● **DOCUMENTFRAGMENT**:

ECLI:NL:RVS:2011:BP2816

Raad van State

Datum uitspraak
2 februari 2011
Publicatiedatum
5 april 2013
Zaaknummer
201005295/1/H2
Instantie
Raad van State
Type
Uitspraak
Rechtsgebied
Bestuursrecht
Procedures
  • Eerste aanleg - meervoudig
Rechters
Vindplaatsen
  • Rechtspraak.nl
AI samenvatting door LexboostAutomatisch gegenereerd

Vereveningsbijdrage Zorgverzekeringswet 2008 voor Achmea

In deze zaak heeft de Raad van State op 2 februari 2011 uitspraak gedaan over de vereveningsbijdrage Zorgverzekeringswet 2008 voor Achmea. Het college voor zorgverzekeringen had op 4 september 2009 de vereveningsbijdrage voorlopig vastgesteld. Achmea, vertegenwoordigd door mr. T.R.M. van Helmond en dr. W. Niesing, heeft bezwaar gemaakt tegen het besluit van 28 april 2010, waarin de bezwaren van Achmea ongegrond werden verklaard. Achmea heeft beroep ingesteld bij de Raad van State, waarbij zij aanvoerde dat het college geen herberekening had gemaakt van de opbrengst van het verplicht eigen risico, wat zou leiden tot een verstoring van het 'level playing field'. De Raad van State heeft overwogen dat de raming van het verplicht eigen risico niet ondeugdelijk was en dat het college zich terecht op het standpunt heeft gesteld dat de herberekening niet op basis van de daadwerkelijk gemaakte kosten hoeft te geschieden. De Raad heeft geconcludeerd dat de bepalingen van de Regeling zorgverzekering en de beleidsregels van het college niet in strijd zijn met de Zorgverzekeringswet. Het beroep van Achmea is ongegrond verklaard, en er is geen aanleiding voor een proceskostenveroordeling.

● **OPDRACHT**:
Op welke datum stelde het college voor zorgverzekeringen volgens de uitspraak over de vereveningsbijdrage die bijdrage voorlopig vast? Noem alsjeblieft alleen de datum.

● **GEGEVENSSET**:
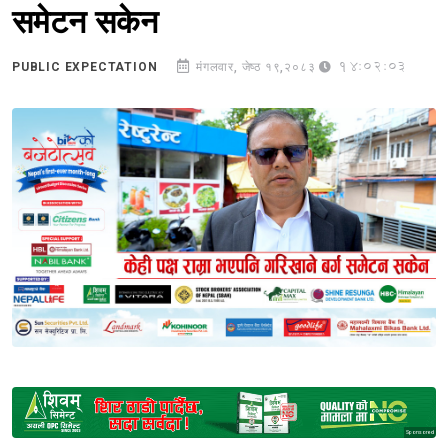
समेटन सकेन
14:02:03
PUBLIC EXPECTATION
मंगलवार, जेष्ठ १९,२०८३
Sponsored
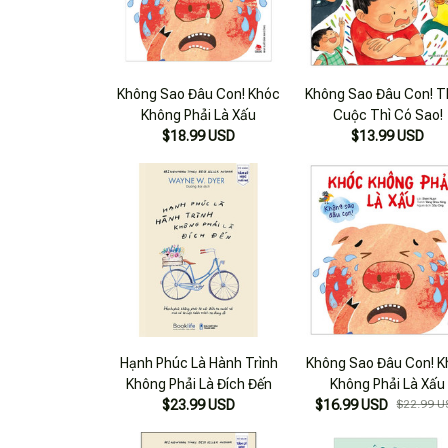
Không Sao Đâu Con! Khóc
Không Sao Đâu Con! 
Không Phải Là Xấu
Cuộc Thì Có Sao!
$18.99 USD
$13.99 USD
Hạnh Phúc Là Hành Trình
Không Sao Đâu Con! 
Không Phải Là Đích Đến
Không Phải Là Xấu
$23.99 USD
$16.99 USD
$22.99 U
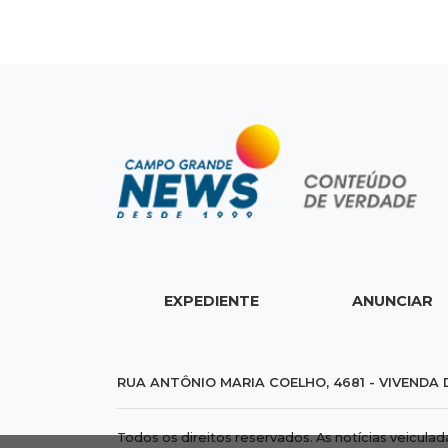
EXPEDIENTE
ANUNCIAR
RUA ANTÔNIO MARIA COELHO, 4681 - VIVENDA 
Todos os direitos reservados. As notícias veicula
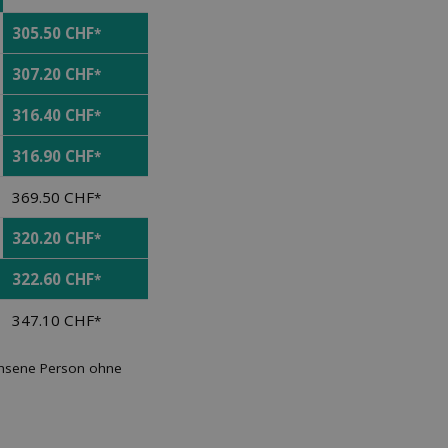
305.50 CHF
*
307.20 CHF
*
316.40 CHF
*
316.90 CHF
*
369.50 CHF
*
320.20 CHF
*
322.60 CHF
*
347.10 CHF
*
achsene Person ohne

---

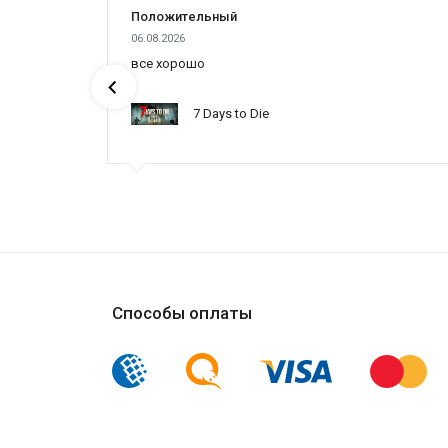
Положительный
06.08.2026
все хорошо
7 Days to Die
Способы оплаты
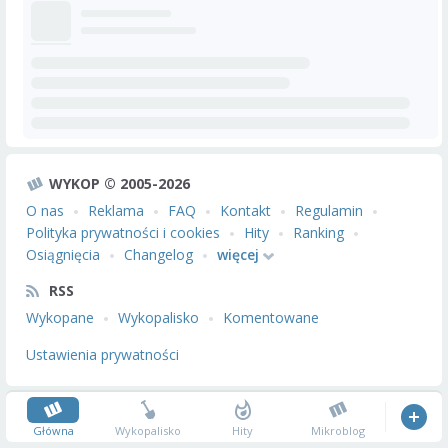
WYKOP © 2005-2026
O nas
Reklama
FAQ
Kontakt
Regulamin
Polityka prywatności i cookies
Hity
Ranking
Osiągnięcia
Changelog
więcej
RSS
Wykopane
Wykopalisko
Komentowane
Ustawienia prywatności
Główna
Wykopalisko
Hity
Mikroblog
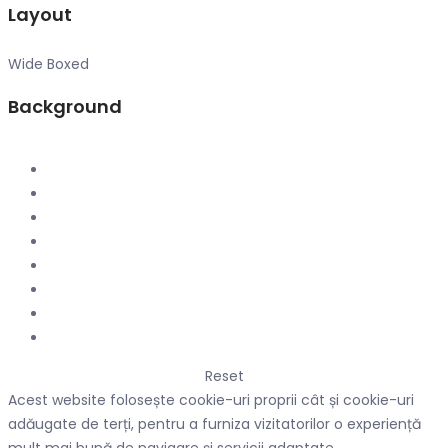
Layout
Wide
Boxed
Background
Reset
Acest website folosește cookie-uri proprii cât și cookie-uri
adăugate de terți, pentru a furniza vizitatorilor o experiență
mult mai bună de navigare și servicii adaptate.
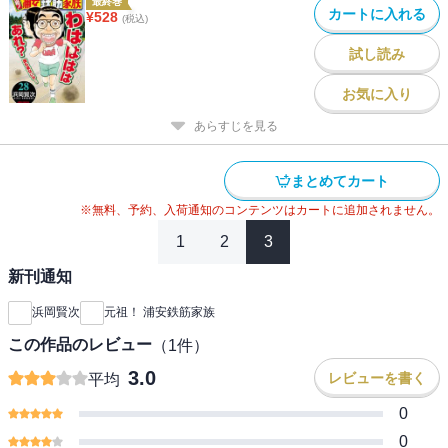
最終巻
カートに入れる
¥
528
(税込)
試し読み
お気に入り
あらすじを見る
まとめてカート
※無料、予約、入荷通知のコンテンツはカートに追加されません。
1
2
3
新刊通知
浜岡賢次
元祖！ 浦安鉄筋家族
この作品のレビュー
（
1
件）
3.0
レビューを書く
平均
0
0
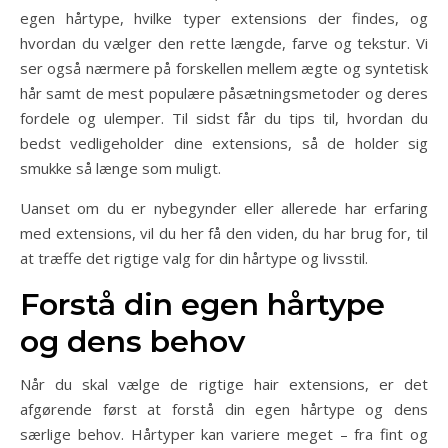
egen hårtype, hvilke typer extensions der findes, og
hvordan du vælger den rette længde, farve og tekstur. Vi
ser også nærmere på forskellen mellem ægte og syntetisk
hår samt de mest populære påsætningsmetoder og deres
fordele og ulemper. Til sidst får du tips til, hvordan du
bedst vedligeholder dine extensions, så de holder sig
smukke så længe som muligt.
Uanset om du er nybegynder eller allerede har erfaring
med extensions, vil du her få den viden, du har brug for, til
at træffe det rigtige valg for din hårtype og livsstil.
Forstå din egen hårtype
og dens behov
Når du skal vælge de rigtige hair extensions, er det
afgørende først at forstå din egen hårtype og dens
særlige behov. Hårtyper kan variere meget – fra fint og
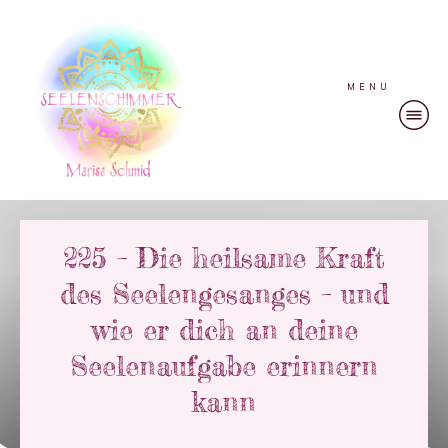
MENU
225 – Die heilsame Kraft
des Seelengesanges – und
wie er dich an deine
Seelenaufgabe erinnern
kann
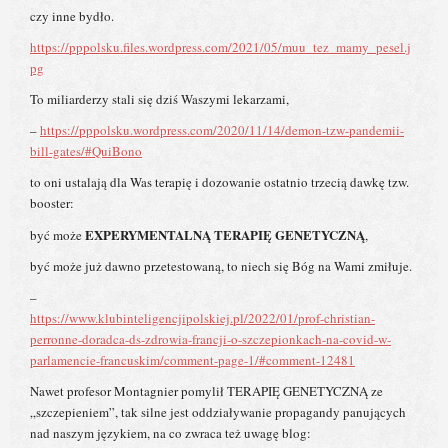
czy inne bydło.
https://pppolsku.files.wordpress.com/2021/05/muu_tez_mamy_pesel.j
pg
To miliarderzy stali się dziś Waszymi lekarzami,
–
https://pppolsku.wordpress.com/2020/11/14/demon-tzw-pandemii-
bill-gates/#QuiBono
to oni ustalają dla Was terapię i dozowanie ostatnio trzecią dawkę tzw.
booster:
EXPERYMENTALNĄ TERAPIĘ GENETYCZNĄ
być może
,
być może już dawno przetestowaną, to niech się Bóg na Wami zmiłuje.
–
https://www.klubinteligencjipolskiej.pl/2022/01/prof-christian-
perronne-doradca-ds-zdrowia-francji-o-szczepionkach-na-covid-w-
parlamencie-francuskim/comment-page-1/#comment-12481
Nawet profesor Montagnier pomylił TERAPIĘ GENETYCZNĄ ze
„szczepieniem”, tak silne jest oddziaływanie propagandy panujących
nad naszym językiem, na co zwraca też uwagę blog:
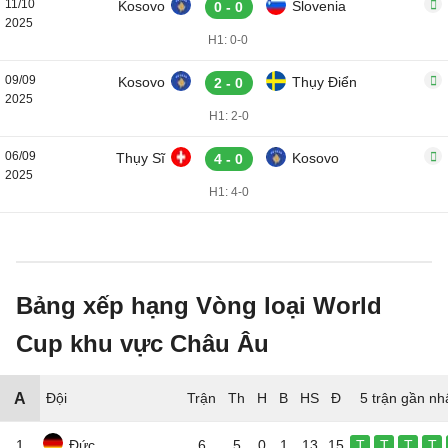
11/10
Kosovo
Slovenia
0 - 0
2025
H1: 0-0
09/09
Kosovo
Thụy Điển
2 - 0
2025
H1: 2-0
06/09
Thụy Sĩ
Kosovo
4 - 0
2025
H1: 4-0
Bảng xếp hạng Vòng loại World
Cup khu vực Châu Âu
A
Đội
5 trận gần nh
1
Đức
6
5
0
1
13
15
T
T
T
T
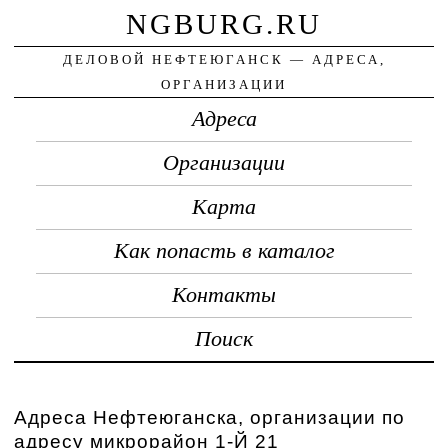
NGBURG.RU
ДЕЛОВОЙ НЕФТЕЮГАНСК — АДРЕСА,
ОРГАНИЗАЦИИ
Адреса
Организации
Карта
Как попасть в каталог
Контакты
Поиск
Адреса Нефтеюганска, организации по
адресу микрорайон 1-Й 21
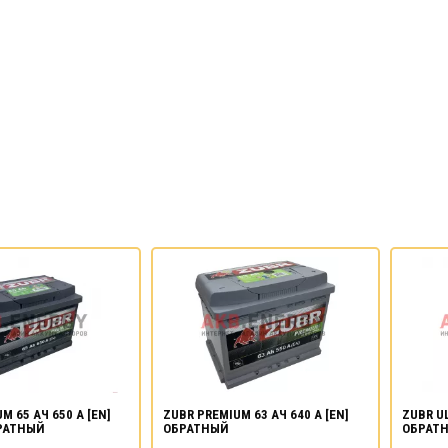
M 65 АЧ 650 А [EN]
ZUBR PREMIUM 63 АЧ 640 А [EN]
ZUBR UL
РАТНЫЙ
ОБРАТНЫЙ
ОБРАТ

● **RESULTAAT OPDRACHT**:
4 september 2009